Saturday, August 27, 2011
The Last Time 'Irene' Hit The Great White Way
Not because it's white. They call it that because it's so full of light -- so much artificial light from all the mega-watt signage and all the theater marquees, that even at night, it seems like daytime.
It's Times Square, New York -- Broadway. It always looks that way.
But not tonight.
Tonight Broadway is closed. It's shuttered. It's dark. On Broadway's busiest day (and night) of the week there isn't a single curtain going up.
Because Broadway's sealed tight awaiting the wallop of Irene.
But this is hardly the first time Irene has ever appeared on Broadway.
In fact, Irene first appeared on Broadway in 1919 as a musical. It ran for 675 performances, made a star of Edith Day and became the longest running musical up to that time.

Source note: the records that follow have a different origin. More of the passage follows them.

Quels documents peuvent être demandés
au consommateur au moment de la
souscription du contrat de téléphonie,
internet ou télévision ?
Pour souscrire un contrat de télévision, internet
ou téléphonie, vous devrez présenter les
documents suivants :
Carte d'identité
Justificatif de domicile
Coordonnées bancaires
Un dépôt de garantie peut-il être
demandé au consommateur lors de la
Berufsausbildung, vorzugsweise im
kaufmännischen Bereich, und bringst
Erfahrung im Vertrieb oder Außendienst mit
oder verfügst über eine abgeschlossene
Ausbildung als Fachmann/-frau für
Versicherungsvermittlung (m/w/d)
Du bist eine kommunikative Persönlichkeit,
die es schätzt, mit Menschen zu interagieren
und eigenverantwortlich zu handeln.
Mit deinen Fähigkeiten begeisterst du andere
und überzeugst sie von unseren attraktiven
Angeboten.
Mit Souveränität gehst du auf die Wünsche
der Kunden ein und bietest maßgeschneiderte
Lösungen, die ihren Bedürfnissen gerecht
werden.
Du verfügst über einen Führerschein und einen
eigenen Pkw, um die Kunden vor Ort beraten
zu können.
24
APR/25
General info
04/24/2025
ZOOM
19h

Irene returned to Broadway for a revival in 1923 and was even turned into a movie -- twice.
But then Irene disappeared from Broadway for nearly half a century.

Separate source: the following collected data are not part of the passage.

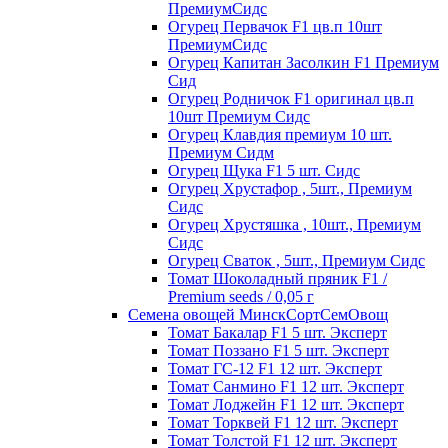
ПремиумСидс
Огурец Первачок F1 цв.п 10шт
ПремиумСидс
Огурец Капитан Засолкин F1 Премиум
Сид
Огурец Родничок F1 оригинал цв.п
10шт Премиум Сидс
Огурец Клавдия премиум 10 шт.
Премиум Сидм
Огурец Щука F1 5 шт. Сидс
Огурец Хрустафор , 5шт., Премиум
Сидс
Огурец Хрустяшка , 10шт., Премиум
Сидс
Огурец Сваток , 5шт., Премиум Сидс
Томат Шоколадный пряник F1 /
Premium seeds / 0,05 г
Семена овощей МинскСортСемОвощ
Томат Бакалар F1 5 шт. Эксперт
Томат Поззано F1 5 шт. Эксперт
Томат ГС-12 F1 12 шт. Эксперт
Томат Санмино F1 12 шт. Эксперт
Томат Лоджейн F1 12 шт. Эксперт
Томат Торквей F1 12 шт. Эксперт
Томат Толстой F1 12 шт. Эксперт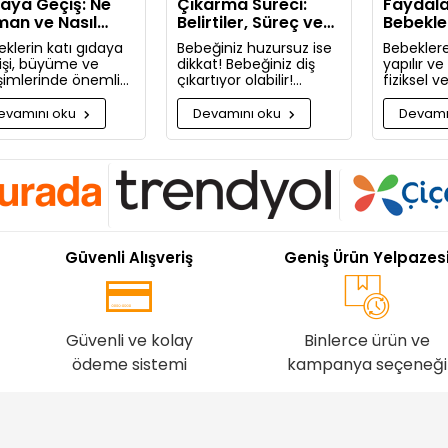
aya Geçiş: Ne
Çıkarma Süreci:
Faydala
an ve Nasıl
Belirtiler, Süreç ve
Bebekle
lanmalı?
Rahatlatıcı Öneriler
Masaj Ya
klerin katı gıdaya
Bebeğiniz huzursuz ise
Bebeklere
işi, büyüme ve
dikkat! Bebeğiniz diş
yapılır v
işimlerinde önemli
çıkartıyor olabilir!
fiziksel 
aşamadır. Bu
Bugün bebeğinizin diş
faydaları
uda bilmeniz
çıkarma belirtilerini ve
Neden bu
evamını oku
Devamını oku
Devamı
kenleri detaylıca
sizi rahatlatacak
masaj ya
ttık!
önerileri paylaşıyoruz.
pişman ol
Güvenli Alışveriş
Geniş Ürün Yelpazes
Güvenli ve kolay
Binlerce ürün ve
ödeme sistemi
kampanya seçeneği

The "new" Irene opened the Minskoff Theater on Broadway in 1973 with a star-studded cast led by Debbie Reynolds and including Monte Markham, Patsy Kelly and George S. Irving. The New York Times critic Clive Barnes described the show as "raucous" and added that Irene was "the best 1919 musical in town." This time around, Irene ran for 594 performances.
The show won only one Tony Award -- George S. Irving for best featured actor in a musical. Irving was a veteran Broadway comic and a favorite.
Irene was a fluffy, silly show (though it featured some great songs) and never really became the darling of Broadway's elites. Though it featured Debbie Reynolds it became known as a mere "star vehicle" as she was considered more Hollywood than Broadway. The show never became a boffo hit.
Now Irene is back -- for revenge!Here's a synopsis of the story:
Irene O'Dare is a humble but ambitious, hard-working Irish girl from West Side Manhattan, who runs a little music store with her widowed mother. Irene is sent to tune a piano for young tycoon Donald Marshall III, a Long Island society gentleman, and they promptly fall in love, each captivated by how different the other is from their usual friends.
Donald's ne'er-do-well cousin Ozzie wants help to jump start a fashion business to be run by his friend, "Madame Lucy", a flamboyant male artiste. So Irene and her pretty best friends, Helen McFudd and Jane Burke, are recruited to model Madame Lucy's gowns, and Donald provides financing. Irene's mother and Donald's mother do not see eye-to-eye at first but grow to be friends.
Irene poses as a society girl who convinces everyone to shop at Madame Lucy's, but she becomes angry with Donald when he asks her to continue the ruse.
He finally relents, her true identity is revealed, and he sings "You made me love you."
But this time around, Irene doesn't care if she's loved or not.